YOUR ASSIGNMENT
Without the pictures, print each of the records below exactly as it appears.
*** AVAILABLE DATA
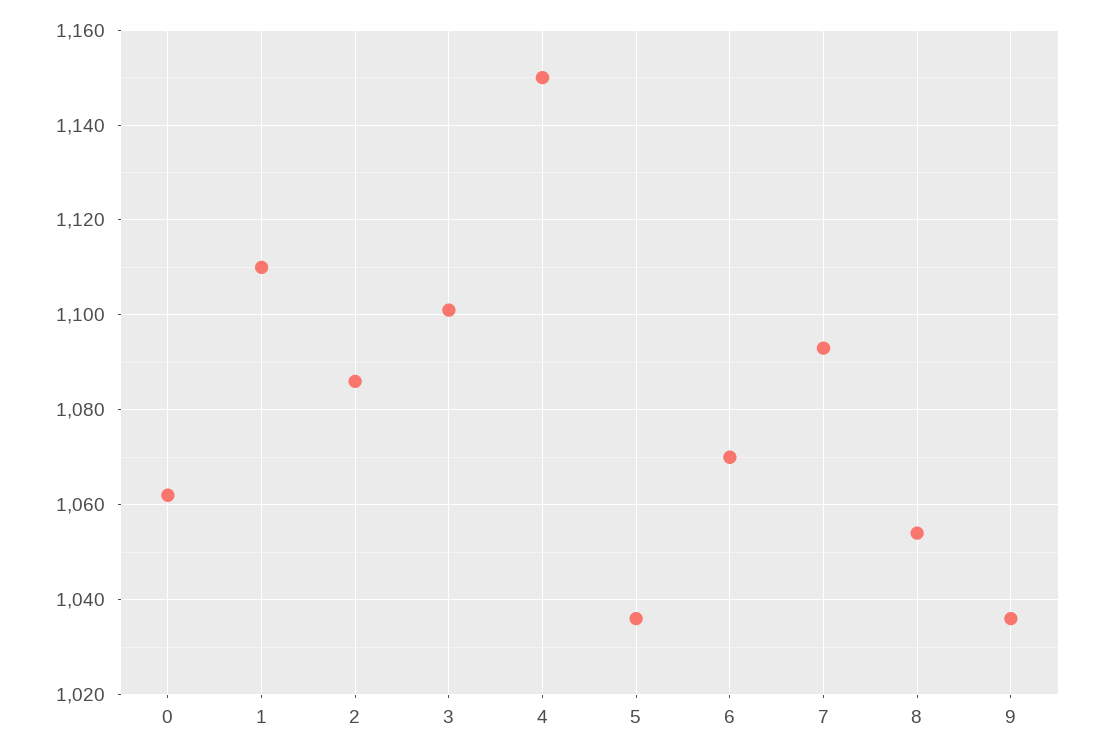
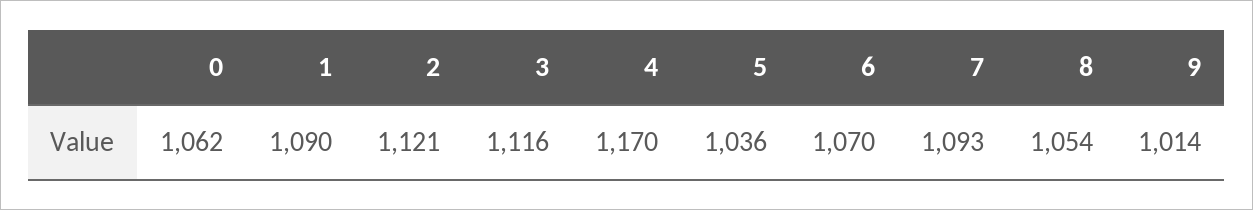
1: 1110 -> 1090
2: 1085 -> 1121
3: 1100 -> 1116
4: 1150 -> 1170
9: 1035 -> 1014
******
EXERCISE ANSWER
1: 1110 -> 1090
2: 1085 -> 1121
3: 1100 -> 1116
4: 1150 -> 1170
9: 1035 -> 1014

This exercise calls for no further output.